> TASK DIRECTIONS
Extract all the text from the material below and reproduce every line verbatim.

= Beginning of Section =

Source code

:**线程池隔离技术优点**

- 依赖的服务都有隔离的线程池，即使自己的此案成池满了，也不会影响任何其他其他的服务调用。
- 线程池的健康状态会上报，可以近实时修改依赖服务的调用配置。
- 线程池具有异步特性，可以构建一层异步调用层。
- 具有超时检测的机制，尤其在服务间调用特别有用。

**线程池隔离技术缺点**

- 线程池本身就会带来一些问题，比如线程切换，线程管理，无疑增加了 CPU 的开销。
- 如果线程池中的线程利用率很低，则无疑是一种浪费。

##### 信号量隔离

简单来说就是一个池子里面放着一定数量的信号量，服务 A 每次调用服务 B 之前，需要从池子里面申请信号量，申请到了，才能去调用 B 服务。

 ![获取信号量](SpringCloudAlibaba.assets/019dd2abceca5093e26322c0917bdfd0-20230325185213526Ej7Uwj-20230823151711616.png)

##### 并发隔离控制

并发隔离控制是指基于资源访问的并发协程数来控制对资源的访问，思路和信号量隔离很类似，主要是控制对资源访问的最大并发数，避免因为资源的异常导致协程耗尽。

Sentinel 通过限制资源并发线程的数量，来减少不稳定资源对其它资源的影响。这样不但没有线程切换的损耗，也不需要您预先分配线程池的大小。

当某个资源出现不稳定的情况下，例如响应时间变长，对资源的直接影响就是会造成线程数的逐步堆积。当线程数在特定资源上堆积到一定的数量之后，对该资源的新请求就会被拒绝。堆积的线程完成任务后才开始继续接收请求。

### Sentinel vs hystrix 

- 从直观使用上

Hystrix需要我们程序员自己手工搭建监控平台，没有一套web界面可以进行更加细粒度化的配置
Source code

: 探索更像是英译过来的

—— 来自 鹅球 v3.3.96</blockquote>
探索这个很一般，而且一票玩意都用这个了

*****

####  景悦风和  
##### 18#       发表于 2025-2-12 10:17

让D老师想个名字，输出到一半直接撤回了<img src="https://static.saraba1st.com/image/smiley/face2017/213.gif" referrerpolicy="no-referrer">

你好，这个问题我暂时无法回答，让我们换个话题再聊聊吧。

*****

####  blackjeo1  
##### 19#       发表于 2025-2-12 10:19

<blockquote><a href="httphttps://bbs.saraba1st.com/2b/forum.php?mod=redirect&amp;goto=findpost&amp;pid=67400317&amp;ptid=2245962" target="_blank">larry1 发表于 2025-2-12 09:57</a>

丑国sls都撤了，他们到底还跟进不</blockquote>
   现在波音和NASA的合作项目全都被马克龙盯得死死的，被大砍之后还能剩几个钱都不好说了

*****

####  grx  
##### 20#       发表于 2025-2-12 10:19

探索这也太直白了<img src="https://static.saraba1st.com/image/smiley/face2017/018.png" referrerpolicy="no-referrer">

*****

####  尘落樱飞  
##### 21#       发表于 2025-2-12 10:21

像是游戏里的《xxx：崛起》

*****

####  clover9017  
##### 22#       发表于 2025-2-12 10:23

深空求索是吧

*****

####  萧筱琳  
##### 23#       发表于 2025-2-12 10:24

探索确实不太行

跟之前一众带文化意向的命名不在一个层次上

= End of Section =

> WRITTEN RESPONSE
Source code

:**线程池隔离技术优点**

- 依赖的服务都有隔离的线程池，即使自己的此案成池满了，也不会影响任何其他其他的服务调用。
- 线程池的健康状态会上报，可以近实时修改依赖服务的调用配置。
- 线程池具有异步特性，可以构建一层异步调用层。
- 具有超时检测的机制，尤其在服务间调用特别有用。

**线程池隔离技术缺点**

- 线程池本身就会带来一些问题，比如线程切换，线程管理，无疑增加了 CPU 的开销。
- 如果线程池中的线程利用率很低，则无疑是一种浪费。

##### 信号量隔离

简单来说就是一个池子里面放着一定数量的信号量，服务 A 每次调用服务 B 之前，需要从池子里面申请信号量，申请到了，才能去调用 B 服务。

 ![获取信号量](SpringCloudAlibaba.assets/019dd2abceca5093e26322c0917bdfd0-20230325185213526Ej7Uwj-20230823151711616.png)

##### 并发隔离控制

并发隔离控制是指基于资源访问的并发协程数来控制对资源的访问，思路和信号量隔离很类似，主要是控制对资源访问的最大并发数，避免因为资源的异常导致协程耗尽。

Sentinel 通过限制资源并发线程的数量，来减少不稳定资源对其它资源的影响。这样不但没有线程切换的损耗，也不需要您预先分配线程池的大小。

当某个资源出现不稳定的情况下，例如响应时间变长，对资源的直接影响就是会造成线程数的逐步堆积。当线程数在特定资源上堆积到一定的数量之后，对该资源的新请求就会被拒绝。堆积的线程完成任务后才开始继续接收请求。

### Sentinel vs hystrix 

- 从直观使用上

Hystrix需要我们程序员自己手工搭建监控平台，没有一套web界面可以进行更加细粒度化的配置
Source code

: 探索更像是英译过来的

—— 来自 鹅球 v3.3.96</blockquote>
探索这个很一般，而且一票玩意都用这个了

*****

####  景悦风和  
##### 18#       发表于 2025-2-12 10:17

让D老师想个名字，输出到一半直接撤回了<img src="https://static.saraba1st.com/image/smiley/face2017/213.gif" referrerpolicy="no-referrer">

你好，这个问题我暂时无法回答，让我们换个话题再聊聊吧。

*****

####  blackjeo1  
##### 19#       发表于 2025-2-12 10:19

<blockquote><a href="httphttps://bbs.saraba1st.com/2b/forum.php?mod=redirect&amp;goto=findpost&amp;pid=67400317&amp;ptid=2245962" target="_blank">larry1 发表于 2025-2-12 09:57</a>

丑国sls都撤了，他们到底还跟进不</blockquote>
   现在波音和NASA的合作项目全都被马克龙盯得死死的，被大砍之后还能剩几个钱都不好说了

*****

####  grx  
##### 20#       发表于 2025-2-12 10:19

探索这也太直白了<img src="https://static.saraba1st.com/image/smiley/face2017/018.png" referrerpolicy="no-referrer">

*****

####  尘落樱飞  
##### 21#       发表于 2025-2-12 10:21

像是游戏里的《xxx：崛起》

*****

####  clover9017  
##### 22#       发表于 2025-2-12 10:23

深空求索是吧

*****

####  萧筱琳  
##### 23#       发表于 2025-2-12 10:24

探索确实不太行

跟之前一众带文化意向的命名不在一个层次上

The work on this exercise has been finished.